In reversing a district court ruling, the three-judge appeals panel did not find fault with the standards the department sets for the 15,000 facilities that serve patients who receive Medicaid benefits. But the panel said HHS did not have a proper enforcement system and fails "to adequately inform itself as to whether the facilities receiving federal money are satisfying the requirements of the law , including providing high-quality patient care."

The plaintiff in the suit, a 21-year-old victim of muscular dystrophy who died shortly after the case was filed in 1975, contended that federal regulations only permit HHS to assess a facility's "potential" to deliver care, and are geared to determine the adequacy of facilities -- buildings, staff and the like -- but not the actual quality of the care residents receive.

Under the law establishing the Medicaid system, which provides health-care assistance for the poor, HHS and the states reimburse facilities that meet federal standards. Inspecting the facilities, however, is the responsibility of state health departments. The state inspectors report their findings to HHS.
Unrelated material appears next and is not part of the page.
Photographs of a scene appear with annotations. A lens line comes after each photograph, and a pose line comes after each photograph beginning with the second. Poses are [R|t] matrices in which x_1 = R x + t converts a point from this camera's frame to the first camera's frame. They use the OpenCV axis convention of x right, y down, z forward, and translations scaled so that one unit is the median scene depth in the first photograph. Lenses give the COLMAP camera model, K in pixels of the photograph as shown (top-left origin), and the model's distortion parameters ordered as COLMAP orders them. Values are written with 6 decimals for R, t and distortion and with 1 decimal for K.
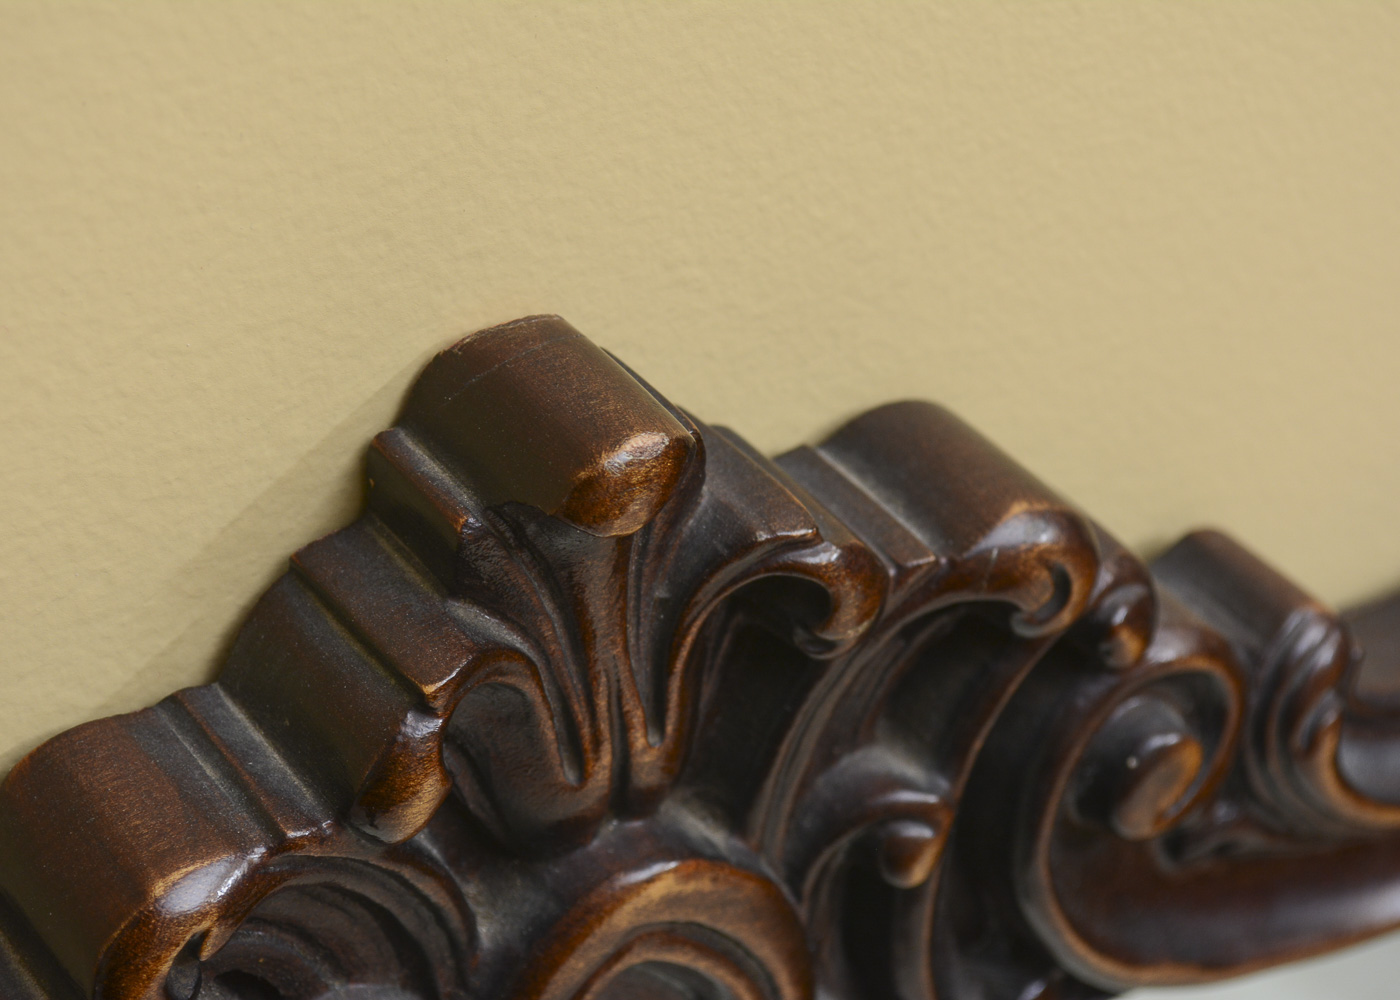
lens RADIAL K [[3385.6, 0, 717.6], [0, 3385.6, 541.3], [0, 0, 1]] dist [0.040310, 0.000000]
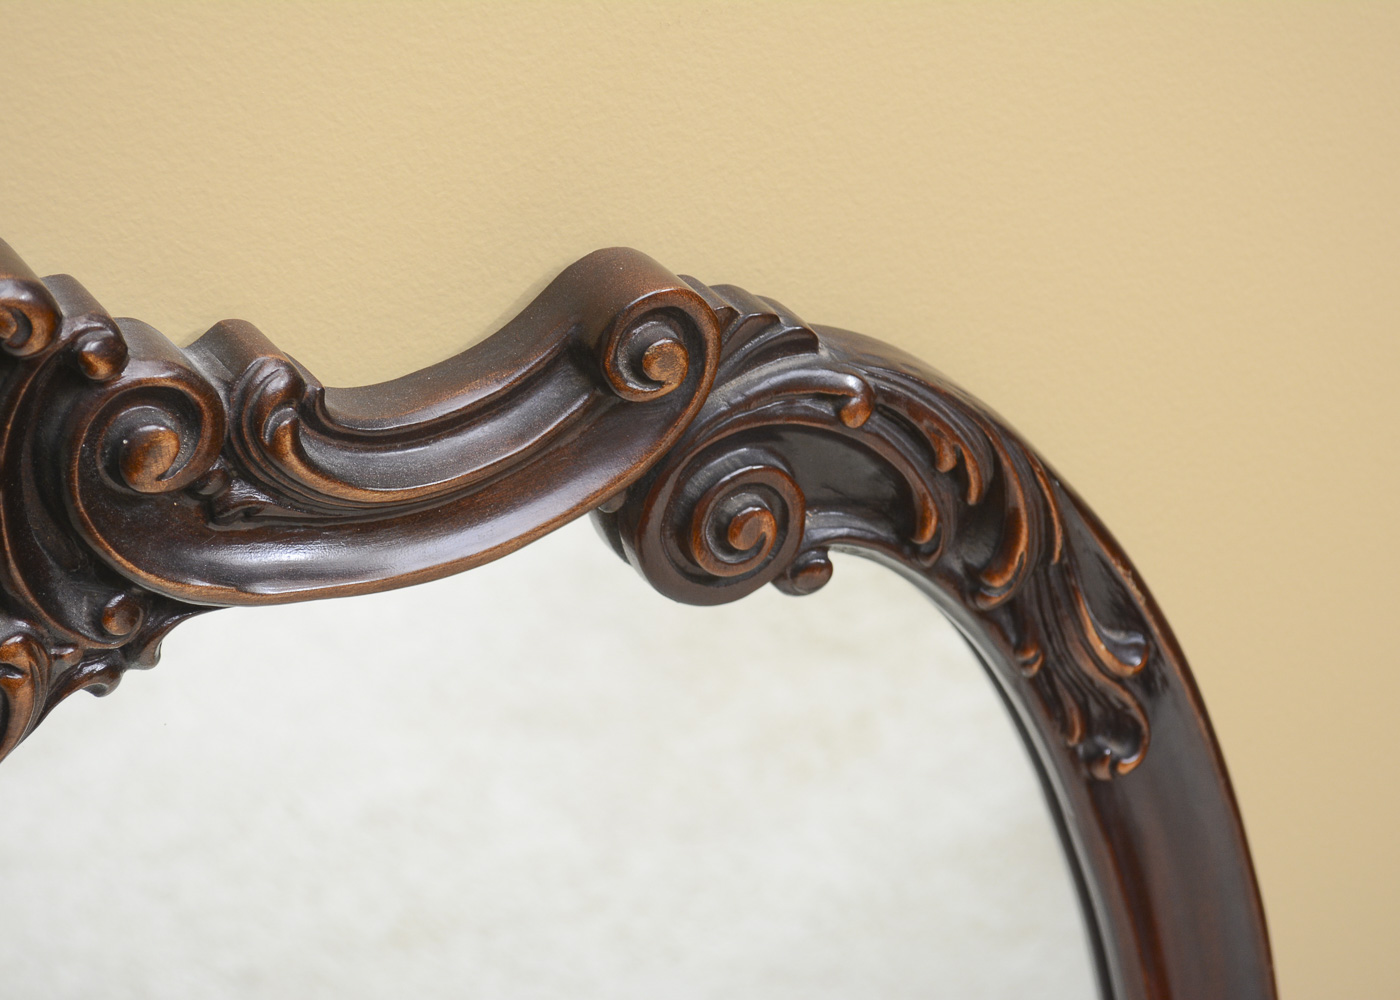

Because of this two-tiered system, the district court ruled that HHS had only a passive role in the inspection process and could not be held responsible for ensuring the quality of care. The appeals panel disagreed strongly.

"The federal government has more than a passive role in handing out money to the states . . . . There is nothing in the law to indicate that the state function relieves the secretary of all responsibility to ensure that the purposes of the act are being accomplished," wrote Judge Monroe McKay.

Philip Nathanson, director of the Health Standards and Quality Bureau of HHS's Health Care Financing Administration, said last week that he would not comment on the decision until he had reviewed it.

The Oct. 29 decision by a 10th Circuit Court of Appeals panel was a victory for advocate groups such as the National Senior Citizens Law Center, which campaigned for stricter enforcement of federal standards in nursing homes.

"This is a fabulous victory for nursing home residents," said Patricia B. Nemore, a staff attorney for the center. "The practical effect will be to help Medicaid beneficiaries, but this will spill over to help Medicare recipients as well."

Most federally supported nursing home residents participate in Medicaid, rather than Medicare, the federal health program for the elderly, she said.

The decision comes as a congressionally mandated panel is in the midst of a comprehensive review of nursing home regulations. The National Academy of Sciences panel was constituted after Congress blocked the Reagan administration's attempt to rewrite existing enforcement regulations covering state inspection of nursing homes.